0 0 CREST centre, Department of Computer Science, University College London Gower Street , London WC1E 6BT , UK

We document a parallel non-recursive beam search GPGPU FCA CbO like algorithm written in nVidia CUDA C and test it on software module dependency graphs. Despite removing repeated calculations and optimising data structures and kernels, we do not yet see major speed ups. Instead GeForce 295 GTX and Tesla C2050 report 141 072 concepts (maximal rectangles, clusters) in about one second. Future improvements in graphics hardware may make GPU implementations of Galois lattices competitive.
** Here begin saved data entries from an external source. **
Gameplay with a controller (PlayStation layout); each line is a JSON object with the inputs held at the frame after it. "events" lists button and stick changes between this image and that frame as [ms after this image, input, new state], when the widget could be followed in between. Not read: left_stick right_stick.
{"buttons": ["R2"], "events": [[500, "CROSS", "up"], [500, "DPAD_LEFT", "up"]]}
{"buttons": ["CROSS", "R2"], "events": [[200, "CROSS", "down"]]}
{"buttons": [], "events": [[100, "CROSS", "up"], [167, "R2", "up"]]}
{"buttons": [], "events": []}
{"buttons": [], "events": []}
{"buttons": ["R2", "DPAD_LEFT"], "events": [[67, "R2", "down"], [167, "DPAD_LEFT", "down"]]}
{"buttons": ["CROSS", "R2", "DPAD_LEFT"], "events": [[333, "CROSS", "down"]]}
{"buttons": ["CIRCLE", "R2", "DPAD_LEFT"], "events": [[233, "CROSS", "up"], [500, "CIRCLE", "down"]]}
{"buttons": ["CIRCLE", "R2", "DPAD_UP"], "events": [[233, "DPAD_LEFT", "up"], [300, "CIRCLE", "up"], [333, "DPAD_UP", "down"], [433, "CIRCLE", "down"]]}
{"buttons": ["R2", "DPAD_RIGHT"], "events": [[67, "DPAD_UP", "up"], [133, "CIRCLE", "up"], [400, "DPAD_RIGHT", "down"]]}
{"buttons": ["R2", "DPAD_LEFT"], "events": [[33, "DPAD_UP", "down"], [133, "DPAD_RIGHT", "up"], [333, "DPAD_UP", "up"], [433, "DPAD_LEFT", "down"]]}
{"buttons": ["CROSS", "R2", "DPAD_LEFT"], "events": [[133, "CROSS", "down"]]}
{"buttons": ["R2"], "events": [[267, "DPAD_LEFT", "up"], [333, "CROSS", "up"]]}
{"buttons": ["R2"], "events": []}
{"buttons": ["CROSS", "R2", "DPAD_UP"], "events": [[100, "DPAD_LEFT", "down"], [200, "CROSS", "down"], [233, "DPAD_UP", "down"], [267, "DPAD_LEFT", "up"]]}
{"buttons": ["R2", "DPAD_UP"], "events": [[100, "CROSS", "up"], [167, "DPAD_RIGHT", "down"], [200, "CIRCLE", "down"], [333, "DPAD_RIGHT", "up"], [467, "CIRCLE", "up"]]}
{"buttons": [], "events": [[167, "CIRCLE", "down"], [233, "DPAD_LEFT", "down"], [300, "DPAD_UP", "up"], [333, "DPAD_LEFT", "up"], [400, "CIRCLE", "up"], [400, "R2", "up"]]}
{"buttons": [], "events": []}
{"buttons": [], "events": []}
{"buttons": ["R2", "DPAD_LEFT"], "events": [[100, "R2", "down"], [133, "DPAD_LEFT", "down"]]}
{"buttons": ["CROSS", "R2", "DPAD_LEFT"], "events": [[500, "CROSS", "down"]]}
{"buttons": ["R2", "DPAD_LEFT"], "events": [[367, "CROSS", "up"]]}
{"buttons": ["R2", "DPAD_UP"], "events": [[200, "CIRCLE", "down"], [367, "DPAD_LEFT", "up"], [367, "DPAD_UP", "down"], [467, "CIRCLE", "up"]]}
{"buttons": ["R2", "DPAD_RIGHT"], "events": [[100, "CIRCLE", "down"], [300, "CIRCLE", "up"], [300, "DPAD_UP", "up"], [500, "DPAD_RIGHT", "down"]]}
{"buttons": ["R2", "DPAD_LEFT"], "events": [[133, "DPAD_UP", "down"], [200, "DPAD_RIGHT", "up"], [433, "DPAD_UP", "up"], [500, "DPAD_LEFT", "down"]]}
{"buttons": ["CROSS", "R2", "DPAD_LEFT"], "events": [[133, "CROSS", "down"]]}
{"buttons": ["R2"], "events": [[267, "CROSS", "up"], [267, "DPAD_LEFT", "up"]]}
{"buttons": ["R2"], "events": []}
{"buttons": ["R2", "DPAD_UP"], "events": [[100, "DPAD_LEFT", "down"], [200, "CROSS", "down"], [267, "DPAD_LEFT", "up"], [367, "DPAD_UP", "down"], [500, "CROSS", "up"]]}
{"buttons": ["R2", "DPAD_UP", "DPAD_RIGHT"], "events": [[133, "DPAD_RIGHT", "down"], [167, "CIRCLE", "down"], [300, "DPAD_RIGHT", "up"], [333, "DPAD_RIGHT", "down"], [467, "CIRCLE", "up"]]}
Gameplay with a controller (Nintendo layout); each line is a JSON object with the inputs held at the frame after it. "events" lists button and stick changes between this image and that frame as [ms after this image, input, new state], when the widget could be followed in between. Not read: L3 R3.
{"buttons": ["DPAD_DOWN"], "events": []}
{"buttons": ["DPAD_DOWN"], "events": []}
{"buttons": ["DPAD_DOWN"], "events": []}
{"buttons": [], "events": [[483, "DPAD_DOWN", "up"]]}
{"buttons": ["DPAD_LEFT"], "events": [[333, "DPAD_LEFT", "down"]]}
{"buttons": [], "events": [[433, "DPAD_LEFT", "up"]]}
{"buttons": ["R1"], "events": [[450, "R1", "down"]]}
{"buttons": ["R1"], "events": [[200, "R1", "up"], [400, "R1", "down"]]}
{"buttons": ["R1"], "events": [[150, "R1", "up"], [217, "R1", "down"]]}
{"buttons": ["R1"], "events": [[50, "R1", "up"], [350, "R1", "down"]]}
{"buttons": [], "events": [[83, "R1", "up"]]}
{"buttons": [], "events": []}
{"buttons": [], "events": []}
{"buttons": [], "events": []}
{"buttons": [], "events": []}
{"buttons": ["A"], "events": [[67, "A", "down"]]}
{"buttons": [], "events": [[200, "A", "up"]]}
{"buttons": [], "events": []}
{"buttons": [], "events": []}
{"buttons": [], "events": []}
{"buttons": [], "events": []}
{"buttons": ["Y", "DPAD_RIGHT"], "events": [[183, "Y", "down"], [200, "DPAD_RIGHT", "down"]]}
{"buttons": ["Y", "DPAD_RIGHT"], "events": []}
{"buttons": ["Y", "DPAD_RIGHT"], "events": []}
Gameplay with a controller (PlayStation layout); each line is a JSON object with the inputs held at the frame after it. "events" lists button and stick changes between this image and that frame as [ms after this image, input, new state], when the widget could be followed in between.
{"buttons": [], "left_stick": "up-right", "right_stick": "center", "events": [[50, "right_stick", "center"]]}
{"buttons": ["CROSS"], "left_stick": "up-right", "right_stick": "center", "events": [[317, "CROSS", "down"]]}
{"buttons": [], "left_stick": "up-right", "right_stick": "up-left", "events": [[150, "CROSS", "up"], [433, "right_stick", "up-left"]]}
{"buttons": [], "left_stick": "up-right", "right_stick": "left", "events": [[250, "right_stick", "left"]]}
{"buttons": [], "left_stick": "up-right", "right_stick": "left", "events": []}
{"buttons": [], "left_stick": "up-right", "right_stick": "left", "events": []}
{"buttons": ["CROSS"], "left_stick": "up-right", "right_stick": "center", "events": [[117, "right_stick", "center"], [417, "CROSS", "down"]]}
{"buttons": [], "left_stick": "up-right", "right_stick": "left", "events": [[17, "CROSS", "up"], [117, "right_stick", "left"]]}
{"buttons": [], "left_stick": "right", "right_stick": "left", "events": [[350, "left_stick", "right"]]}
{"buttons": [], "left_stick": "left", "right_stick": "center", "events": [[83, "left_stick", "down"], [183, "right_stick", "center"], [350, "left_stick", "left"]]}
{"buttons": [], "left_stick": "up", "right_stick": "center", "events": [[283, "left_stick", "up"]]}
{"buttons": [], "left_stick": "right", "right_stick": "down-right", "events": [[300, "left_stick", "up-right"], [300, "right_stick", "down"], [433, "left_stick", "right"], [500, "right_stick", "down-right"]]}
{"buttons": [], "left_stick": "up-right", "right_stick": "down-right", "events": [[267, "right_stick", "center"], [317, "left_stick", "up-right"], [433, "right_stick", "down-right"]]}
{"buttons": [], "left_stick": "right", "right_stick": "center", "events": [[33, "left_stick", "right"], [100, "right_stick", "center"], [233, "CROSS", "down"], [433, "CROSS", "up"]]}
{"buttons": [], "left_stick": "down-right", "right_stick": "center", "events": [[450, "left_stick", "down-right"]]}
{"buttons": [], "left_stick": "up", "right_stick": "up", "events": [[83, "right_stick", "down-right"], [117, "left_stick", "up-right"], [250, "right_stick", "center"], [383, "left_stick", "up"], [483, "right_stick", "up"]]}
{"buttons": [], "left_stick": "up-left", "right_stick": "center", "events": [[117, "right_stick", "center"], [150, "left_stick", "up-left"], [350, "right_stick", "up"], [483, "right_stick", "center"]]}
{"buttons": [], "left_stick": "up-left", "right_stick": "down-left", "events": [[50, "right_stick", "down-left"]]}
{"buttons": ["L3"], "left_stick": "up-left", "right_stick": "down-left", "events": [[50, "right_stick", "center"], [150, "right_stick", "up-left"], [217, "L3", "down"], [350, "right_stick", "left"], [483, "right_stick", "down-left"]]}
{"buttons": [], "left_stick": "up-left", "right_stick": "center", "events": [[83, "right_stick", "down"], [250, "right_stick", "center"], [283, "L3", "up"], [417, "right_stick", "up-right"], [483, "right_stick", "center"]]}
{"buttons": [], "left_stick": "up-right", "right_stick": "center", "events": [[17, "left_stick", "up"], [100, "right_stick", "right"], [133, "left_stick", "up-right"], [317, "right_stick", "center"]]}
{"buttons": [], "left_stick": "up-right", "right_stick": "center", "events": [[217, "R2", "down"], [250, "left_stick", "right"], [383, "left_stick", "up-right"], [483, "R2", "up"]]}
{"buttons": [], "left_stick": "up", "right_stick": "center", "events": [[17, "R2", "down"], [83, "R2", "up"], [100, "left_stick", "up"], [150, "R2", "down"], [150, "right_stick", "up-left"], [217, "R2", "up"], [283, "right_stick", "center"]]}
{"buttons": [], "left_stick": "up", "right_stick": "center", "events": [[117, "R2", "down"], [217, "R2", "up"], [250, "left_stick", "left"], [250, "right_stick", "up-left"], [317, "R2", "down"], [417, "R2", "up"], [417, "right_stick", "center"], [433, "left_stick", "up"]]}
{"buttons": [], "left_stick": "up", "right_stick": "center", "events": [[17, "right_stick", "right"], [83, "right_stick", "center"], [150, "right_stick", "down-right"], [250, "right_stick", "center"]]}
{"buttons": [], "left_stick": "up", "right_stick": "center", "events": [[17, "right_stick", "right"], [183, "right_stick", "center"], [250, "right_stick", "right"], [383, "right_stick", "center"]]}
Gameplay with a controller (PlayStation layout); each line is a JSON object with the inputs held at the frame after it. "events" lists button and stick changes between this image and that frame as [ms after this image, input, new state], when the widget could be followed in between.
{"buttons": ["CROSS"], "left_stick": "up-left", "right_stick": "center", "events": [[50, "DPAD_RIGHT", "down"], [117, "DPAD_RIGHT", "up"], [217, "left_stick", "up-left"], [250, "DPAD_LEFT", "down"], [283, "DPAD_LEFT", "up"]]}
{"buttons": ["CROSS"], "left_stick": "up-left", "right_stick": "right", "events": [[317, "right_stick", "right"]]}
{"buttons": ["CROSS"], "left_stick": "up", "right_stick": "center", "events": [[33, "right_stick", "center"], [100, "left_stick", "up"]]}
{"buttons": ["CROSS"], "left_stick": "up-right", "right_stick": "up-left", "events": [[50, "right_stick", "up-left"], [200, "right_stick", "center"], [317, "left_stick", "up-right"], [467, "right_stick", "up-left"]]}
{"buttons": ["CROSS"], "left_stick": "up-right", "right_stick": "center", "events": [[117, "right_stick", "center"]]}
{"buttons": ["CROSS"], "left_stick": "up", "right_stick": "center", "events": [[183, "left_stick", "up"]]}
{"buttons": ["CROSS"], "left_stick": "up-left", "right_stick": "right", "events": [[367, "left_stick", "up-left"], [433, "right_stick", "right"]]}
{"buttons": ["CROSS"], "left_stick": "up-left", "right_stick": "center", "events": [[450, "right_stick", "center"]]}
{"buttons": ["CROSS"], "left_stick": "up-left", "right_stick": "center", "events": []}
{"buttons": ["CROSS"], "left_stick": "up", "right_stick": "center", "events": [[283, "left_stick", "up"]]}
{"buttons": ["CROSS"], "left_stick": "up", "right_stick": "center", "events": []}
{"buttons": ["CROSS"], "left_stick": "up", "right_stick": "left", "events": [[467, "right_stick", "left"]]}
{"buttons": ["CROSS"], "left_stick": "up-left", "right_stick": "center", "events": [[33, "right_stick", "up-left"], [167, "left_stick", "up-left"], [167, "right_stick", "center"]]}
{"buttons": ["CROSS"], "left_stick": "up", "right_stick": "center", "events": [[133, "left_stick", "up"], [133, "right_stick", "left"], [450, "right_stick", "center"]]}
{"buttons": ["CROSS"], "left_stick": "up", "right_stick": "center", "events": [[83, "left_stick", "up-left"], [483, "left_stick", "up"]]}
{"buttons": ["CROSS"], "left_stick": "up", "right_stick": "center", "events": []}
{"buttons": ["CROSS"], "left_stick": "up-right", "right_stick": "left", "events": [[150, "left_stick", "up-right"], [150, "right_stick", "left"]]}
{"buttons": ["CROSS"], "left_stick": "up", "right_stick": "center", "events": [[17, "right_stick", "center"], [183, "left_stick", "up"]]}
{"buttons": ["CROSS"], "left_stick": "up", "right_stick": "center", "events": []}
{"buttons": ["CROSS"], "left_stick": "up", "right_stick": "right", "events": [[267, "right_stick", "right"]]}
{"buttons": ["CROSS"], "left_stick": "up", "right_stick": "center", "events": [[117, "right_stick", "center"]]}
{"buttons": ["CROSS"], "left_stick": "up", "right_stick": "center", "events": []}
software module clustering MDG close-by-one arithmetic intensity

Introduction

Formal Concept Analysis [ 7 ] is a well known technique for grouping objects by the attributes they have in common. It can be thought of as discrete data clustering. In general the number of conceptual clusters grows exponentially. However there are a few specialised algorithms which render FCA manageable, even on quite large problems, provided the object-attribute table is sparse [ 10 ]. Krajca, Outrata and Vychodil [ 10 ] report considerable improvement in FCA algorithms in the last two decades. All these successful algorithms use depth first tree search to find all the conceptual clusters in an object-attribute table.

Computer graphics gaming cards (GPUs) are relatively cheap and yet offer far more computing power than the computer’s CPU alone. (E.g. a 295 GTX contains 480 fully functioning processors and yet costs only a few hundred pounds.) Also microprocessor trends suggest faster computing will require parallel computing in future. There are already hundreds of millions of computers fitted with graphics hardware which might be used for general purpose computing [ 3 ].

Krajca et al. [ 10 ] report using a distributed computer to overcome the “major drawback [of FCA’s] computational complexity”. They report their parallel algorithm PCbO gives near linear speed increase with number of computing nodes in a network of up to 15 PCs. In other work [ 11 ] they conclude that there is no universal best FCA data structure. Instead they suggest that the optimum performance will depend upon the application. In earlier work, Huaiguo Fu had created a parallel implementation of NextClosure but it was limited to 50 attributes [ 5 ] but this was subsequently greatly extended [ 6 ]. However, like Krajca et al. [ 10 ], both Fu’s [ 5 ] and [ 6 ] approaches use conventional distributed computers composed of a few CPUs rather than hundreds of GPU processing elements. Similarly Djoufak Kengue et al. [ 4 ]’s ParCIM implementation used a conventional network of 8 computers connected in a star fashion with MPI. Ours is the first FCA implementation to run in parallel on computer graphics cards (GPUs). 2

CUDA FCA Implementation

Although In-close [ 1 ] claims to be faster we easily obtained FCbO [ 9 ] from Source Forge. We initially implemented the Krajca sequential algorithm [ 9 ] in Python. This was followed by a version in CUDA C, where ComputeClosure is implemented in parallel on the GPU. (For details see our technical report [ 13 ].)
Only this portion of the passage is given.